WHAT TO DO: Repeat the entries below, starting at the line with "How to Reduce Audio" and going through the last line, keeping each line the same.
────────────────────
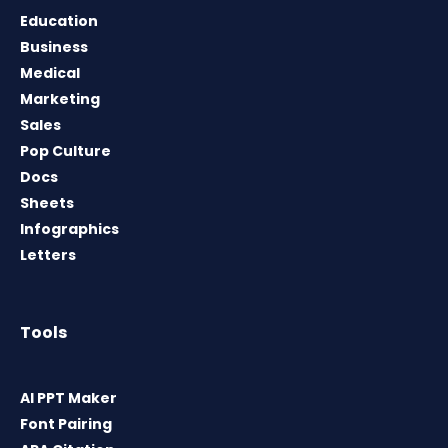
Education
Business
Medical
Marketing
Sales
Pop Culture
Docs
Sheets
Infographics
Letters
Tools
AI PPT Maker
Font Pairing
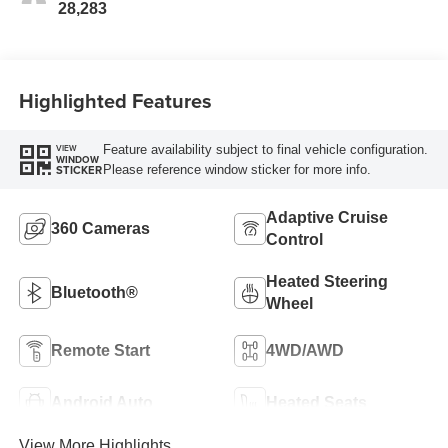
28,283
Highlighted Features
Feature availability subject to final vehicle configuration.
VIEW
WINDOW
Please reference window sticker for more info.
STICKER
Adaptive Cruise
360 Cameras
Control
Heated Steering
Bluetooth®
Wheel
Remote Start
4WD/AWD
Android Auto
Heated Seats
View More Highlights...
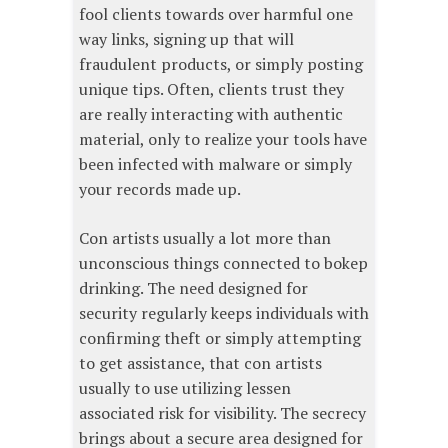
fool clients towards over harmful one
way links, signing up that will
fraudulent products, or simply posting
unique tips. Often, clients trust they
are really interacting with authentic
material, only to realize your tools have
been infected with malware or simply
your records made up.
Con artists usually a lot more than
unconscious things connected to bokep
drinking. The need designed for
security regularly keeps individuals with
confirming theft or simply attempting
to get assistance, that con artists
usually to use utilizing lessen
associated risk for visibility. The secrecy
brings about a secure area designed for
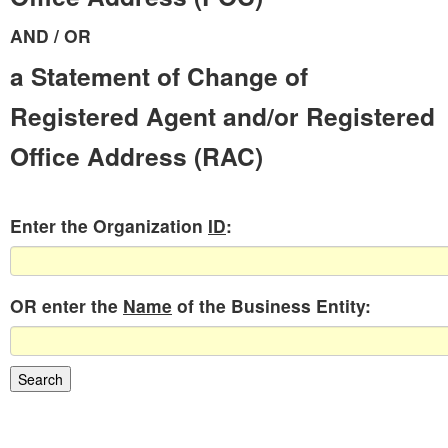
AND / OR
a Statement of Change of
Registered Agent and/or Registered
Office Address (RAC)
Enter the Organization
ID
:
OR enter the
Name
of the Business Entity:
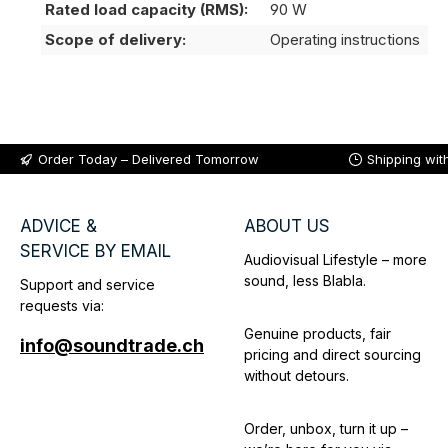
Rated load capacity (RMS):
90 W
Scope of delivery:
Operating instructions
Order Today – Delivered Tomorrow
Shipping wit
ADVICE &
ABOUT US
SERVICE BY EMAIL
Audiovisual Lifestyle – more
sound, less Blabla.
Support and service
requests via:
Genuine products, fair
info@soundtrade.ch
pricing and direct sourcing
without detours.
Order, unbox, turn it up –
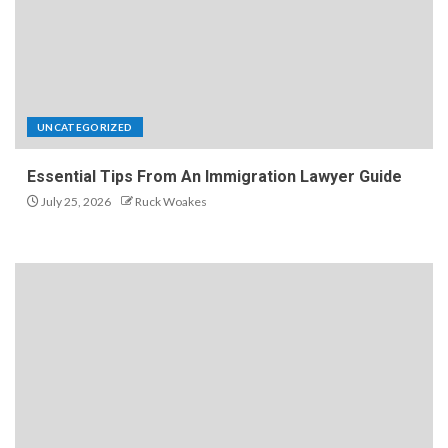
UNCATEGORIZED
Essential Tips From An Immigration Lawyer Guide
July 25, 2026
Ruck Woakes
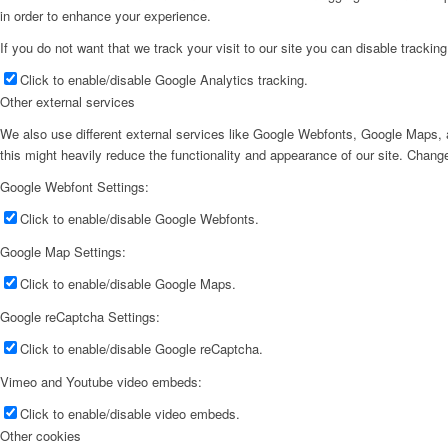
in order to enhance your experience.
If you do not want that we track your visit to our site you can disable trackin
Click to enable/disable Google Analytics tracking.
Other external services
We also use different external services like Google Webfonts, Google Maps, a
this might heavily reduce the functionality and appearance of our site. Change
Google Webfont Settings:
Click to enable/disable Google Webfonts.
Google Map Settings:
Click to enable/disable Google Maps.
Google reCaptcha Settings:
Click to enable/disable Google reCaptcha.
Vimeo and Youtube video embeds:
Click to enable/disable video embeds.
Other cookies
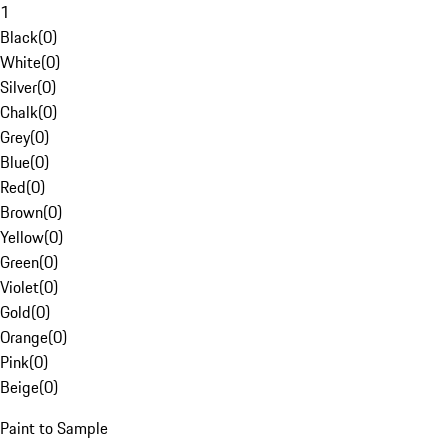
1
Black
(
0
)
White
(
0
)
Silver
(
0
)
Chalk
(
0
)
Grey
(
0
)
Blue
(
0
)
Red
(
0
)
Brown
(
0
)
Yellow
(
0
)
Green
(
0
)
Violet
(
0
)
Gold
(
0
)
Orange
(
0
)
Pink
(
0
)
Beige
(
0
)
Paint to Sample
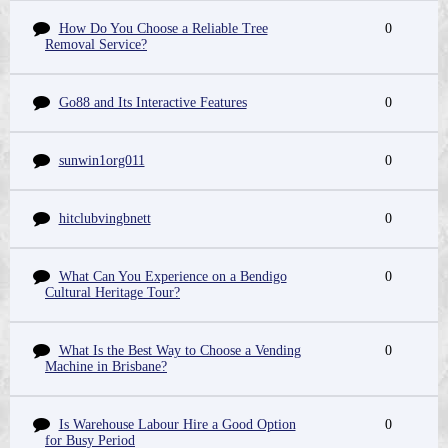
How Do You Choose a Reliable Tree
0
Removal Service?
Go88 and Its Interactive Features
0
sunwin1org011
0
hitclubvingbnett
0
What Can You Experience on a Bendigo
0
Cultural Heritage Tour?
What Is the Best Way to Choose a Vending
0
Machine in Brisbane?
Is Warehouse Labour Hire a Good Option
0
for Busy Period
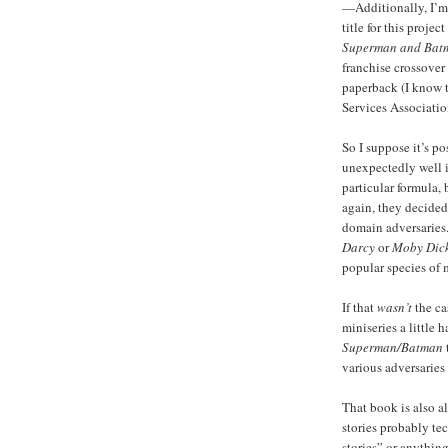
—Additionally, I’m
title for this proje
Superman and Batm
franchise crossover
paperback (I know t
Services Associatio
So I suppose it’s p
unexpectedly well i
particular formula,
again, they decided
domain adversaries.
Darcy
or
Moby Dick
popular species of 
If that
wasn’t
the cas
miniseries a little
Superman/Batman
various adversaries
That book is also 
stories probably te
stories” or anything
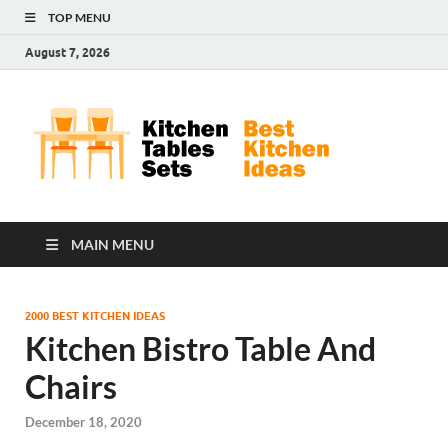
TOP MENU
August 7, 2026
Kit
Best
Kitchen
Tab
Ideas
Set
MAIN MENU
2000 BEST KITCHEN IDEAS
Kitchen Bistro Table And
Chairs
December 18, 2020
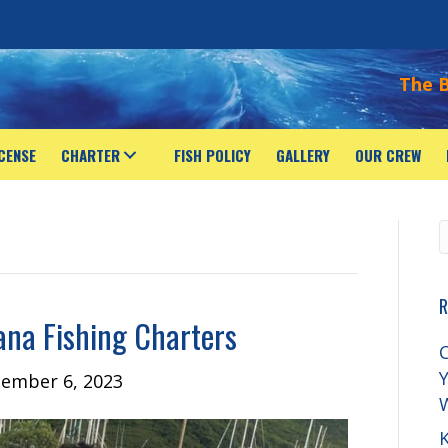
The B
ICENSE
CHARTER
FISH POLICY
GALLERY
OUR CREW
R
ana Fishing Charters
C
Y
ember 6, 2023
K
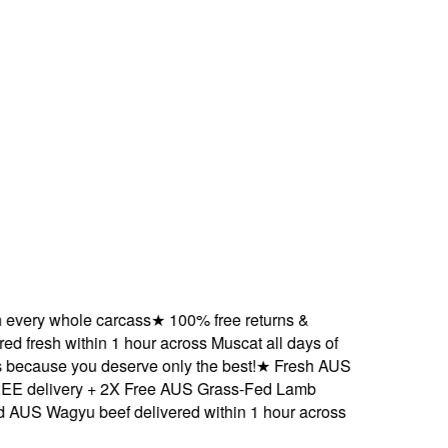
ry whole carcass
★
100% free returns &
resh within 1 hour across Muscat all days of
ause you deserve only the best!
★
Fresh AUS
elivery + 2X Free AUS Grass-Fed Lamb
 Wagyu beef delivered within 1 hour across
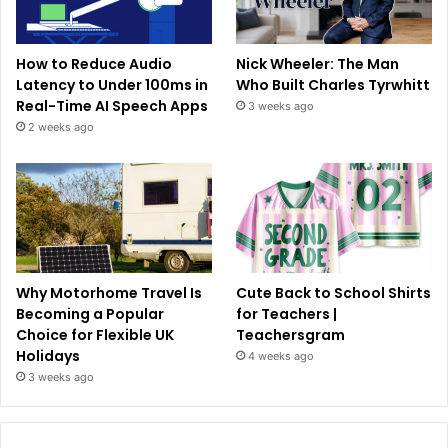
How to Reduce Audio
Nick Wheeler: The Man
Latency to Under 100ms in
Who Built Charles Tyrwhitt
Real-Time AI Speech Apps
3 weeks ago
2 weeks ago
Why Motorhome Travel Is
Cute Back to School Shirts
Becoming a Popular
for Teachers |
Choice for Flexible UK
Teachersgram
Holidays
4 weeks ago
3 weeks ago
────────────────────
COMPLETED TASK:
How to Reduce Audio
Nick Wheeler: The Man
Latency to Under 100ms in
Who Built Charles Tyrwhitt
Real-Time AI Speech Apps
3 weeks ago
2 weeks ago
Why Motorhome Travel Is
Cute Back to School Shirts
Becoming a Popular
for Teachers |
Choice for Flexible UK
Teachersgram
Holidays
4 weeks ago
3 weeks ago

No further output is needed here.